Analyzing Performance Data Files

  1. Import the collected performance data files to the MindStudio Insight tool for analysis.
  2. Analyze the ratio of Free. Generally, the ratio of Free of the Atlas 200I A2 Inference Acceleration Module is less than 10%. As shown in Figure 1, the ratio of Free exceeds 30%, which is beyond the specified value.

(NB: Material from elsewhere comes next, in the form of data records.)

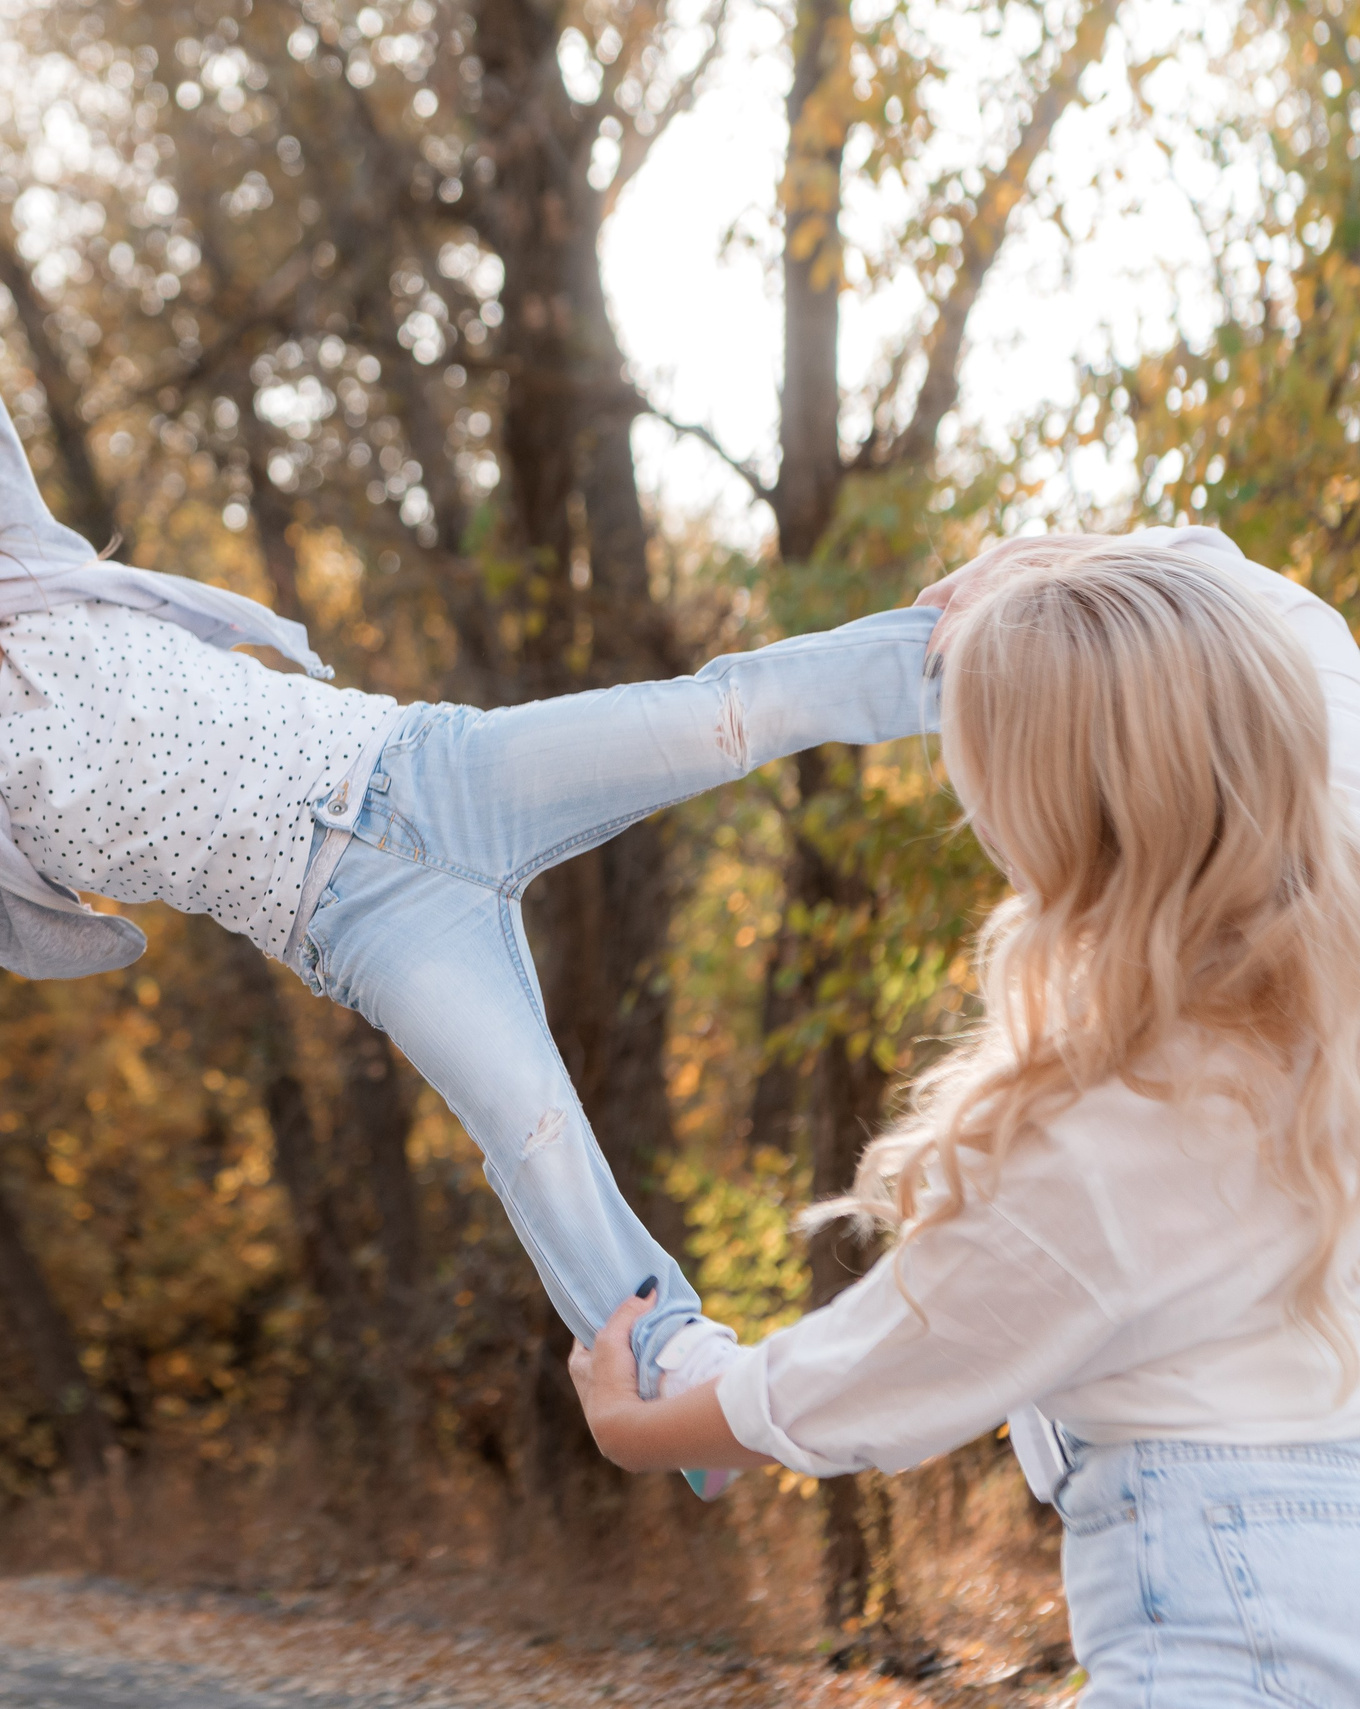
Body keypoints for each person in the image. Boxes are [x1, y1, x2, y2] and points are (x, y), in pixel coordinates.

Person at [0, 179, 943, 1433]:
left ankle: (945, 659)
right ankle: (667, 1356)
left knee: (714, 713)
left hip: (431, 767)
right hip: (365, 924)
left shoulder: (34, 576)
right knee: (529, 1121)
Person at [568, 532, 1360, 1705]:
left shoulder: (1105, 1135)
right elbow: (1302, 629)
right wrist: (1077, 563)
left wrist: (646, 1426)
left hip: (1223, 1635)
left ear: (1052, 818)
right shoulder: (1331, 886)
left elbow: (876, 1369)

You need to further analyze whether the OS of the Atlas 200I A2 Inference Acceleration Module runs other services, which occupies resources and causes waiting.
    Figure 1 Analyzing the ratio of Free

  3. Analyze the operators running on the AI CPU. As shown in Figure 2, GridSampler2D runs on the AI CPU. Locate the faulty operator and contact the owner to determine whether the operator can be optimized to run on the AI Core or perform further analysis.
    Figure 2 Analyzing the operators running on the AI CPU
  4. Analyze the time-consuming operators running on the AI Core. As shown in Figure 3, the Conv2D operator takes most of the time. Locate the faulty operator and contact the owner to check whether the operator can be optimized.
    Figure 3 Analyzing the time-consuming operators running on the AI Core
  5. Analyze the op_summary file.

    You are advised to sort the operators by task duration in descending order and pay attention to the operators that take a long time. These operators are the bottlenecks for high performance. If the values of vec_ratio and mac_ratio do not exceed 0.8, the operators can be further optimized. If the value of mtex_ratio is high, data movement takes a long time. In this case, you can combine the operators before and after the movement to reduce the movement. Table 1 describes the parameters.

    Table 1 Parameters

    Parameter

    Description

    aic_mte1_time(us)

    Time taken to execute MTE1 instructions (L1-to-L0A/L0B movement), excluding the movement wait time.

    aic_mte1_ratio

    Ratio of cycles taken to execute MTE1 instructions (L1-to-L0A/L0B movement) to the total cycles.

    aic_mte2_time(us)

    Time taken to execute MTE2 instructions (GM-to-AI Core movement)

    aic_mte2_ratio

    Ratio of cycles taken to execute MTE2 instructions (GM-to-AI Core movement) to the total cycles.

    aic_mte3_time(us)

    Time taken to execute MTE3 instructions (AI Core-to-GM movement).

    aic_mte3_ratio

    Ratio of cycles taken to execute MTE3 instructions (AI Core-to-GM movement) to the total cycles.